2 replies to Why There Are No Arguments for Terrorism Use a feed to Follow replies to this article

  1. John Game

    A brief point on your ‘begging the question’ argument. Only a sophist would deny that the mass murder of innocents is wrong. However many more people then sophists would deny, for example, that there can never be such a thing as a just war (which frequently results in the murder of innocents). At this point arguments will be raised about whether or not civilian deaths in the context of warfare can be considered ‘murder’ or whether this is not excessively emotional language. But of course a person (and there are many such people) who resisted the label of terrorist as emotive in the case of this or that insurgency would probably argue exactly the same thing. One criticism of Honderich from a pro-Palestinian point of view has been precisely that in ceding the term terrorism he falls into contradiction. However I am fascinated by a philosophical tradition which debates endlessly exactly the circumstances in which innocent civilians may be done to death but throws up its hands in horror when it comes to none-state actors. The fact that this is a philosophical tradition born in parts of the world which had states and faced resistance from those who did’nt is perhaps too historical as opposed to a philosophical argument to make in this context to make. But it perhaps does require some examination before we reject Ted Honderich’s argument out of hand as a logical fallacy.
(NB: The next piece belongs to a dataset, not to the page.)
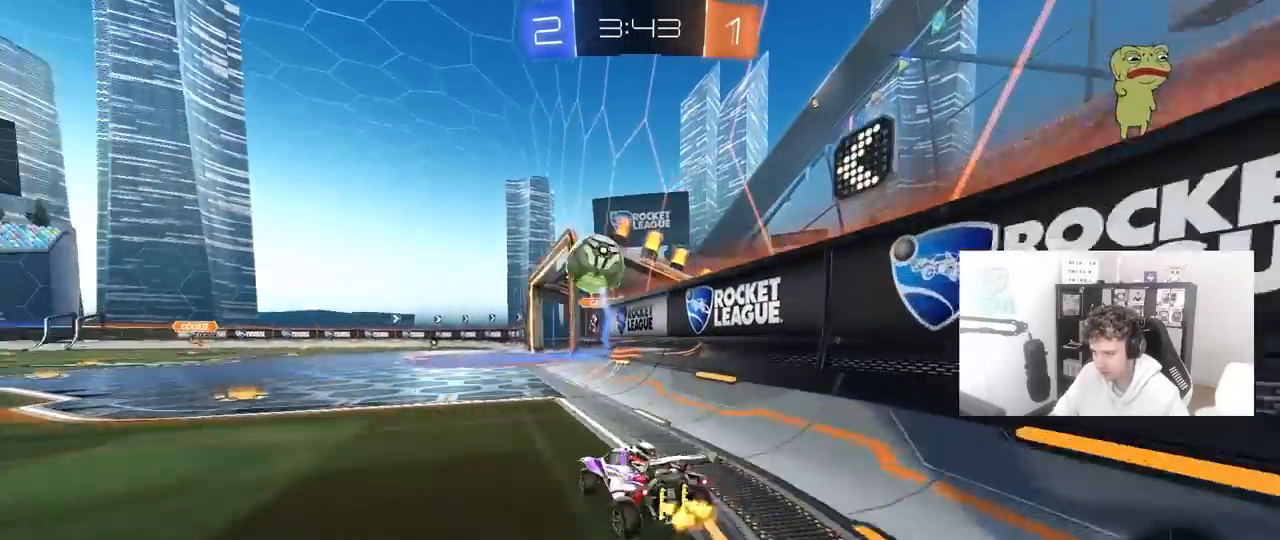
{"keys": ["d", "w"], "mouse": [], "mouse_move": "still", "events": [[50, "mouse_left", "down"], [283, "shift", "down"], [333, "mouse_left", "up"], [383, "shift", "up"]]}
At least the logical fallacy may not be his but may be rooted in the philosophical tradition which you actually share with him.

— 2008 —

  1. Rad Geek


    I agree with you that if terrorism is wrong for the reasons I indicate here, then so is nearly all of modern warfare, including especially acts like the aerial bombardment of cities (or, for that matter, IDF missle attacks on apartment complexes).

    But I think that that conditional gives you a reason to reject nearly all of modern warfare, and the kind of pseudo-sophisticated just war theory used to compartmentalize and excuse it. It’s not a reason to reject the claim that terrorism is always and everywhere wrong. And I’d use a similar Moorean argument to make the point. The political theorizing and supposed moral intuitions that go into Just War theory are not privileged, in terms of either clarity or plausibility, over the conviction that it’s wrong to blow innocent people up. That much is perfectly obvious to just about anybody just from stopping and looking at the situation when an innocent person does get blown up–which is, I think, part of the reason why war photography tends to have such a searing effect when it is actually published. Just about nobody ever denies this except when they feel that they have a reason of partisan loyalty to start prevaricating and intellectualizing and making up excuses on behalf of powerful armed factions. I agree that Honderich’s fallacy is one that is widely shared amongst writers on war, but it’s not one that I share; it’s one that I’ve explicitly considered and rejected.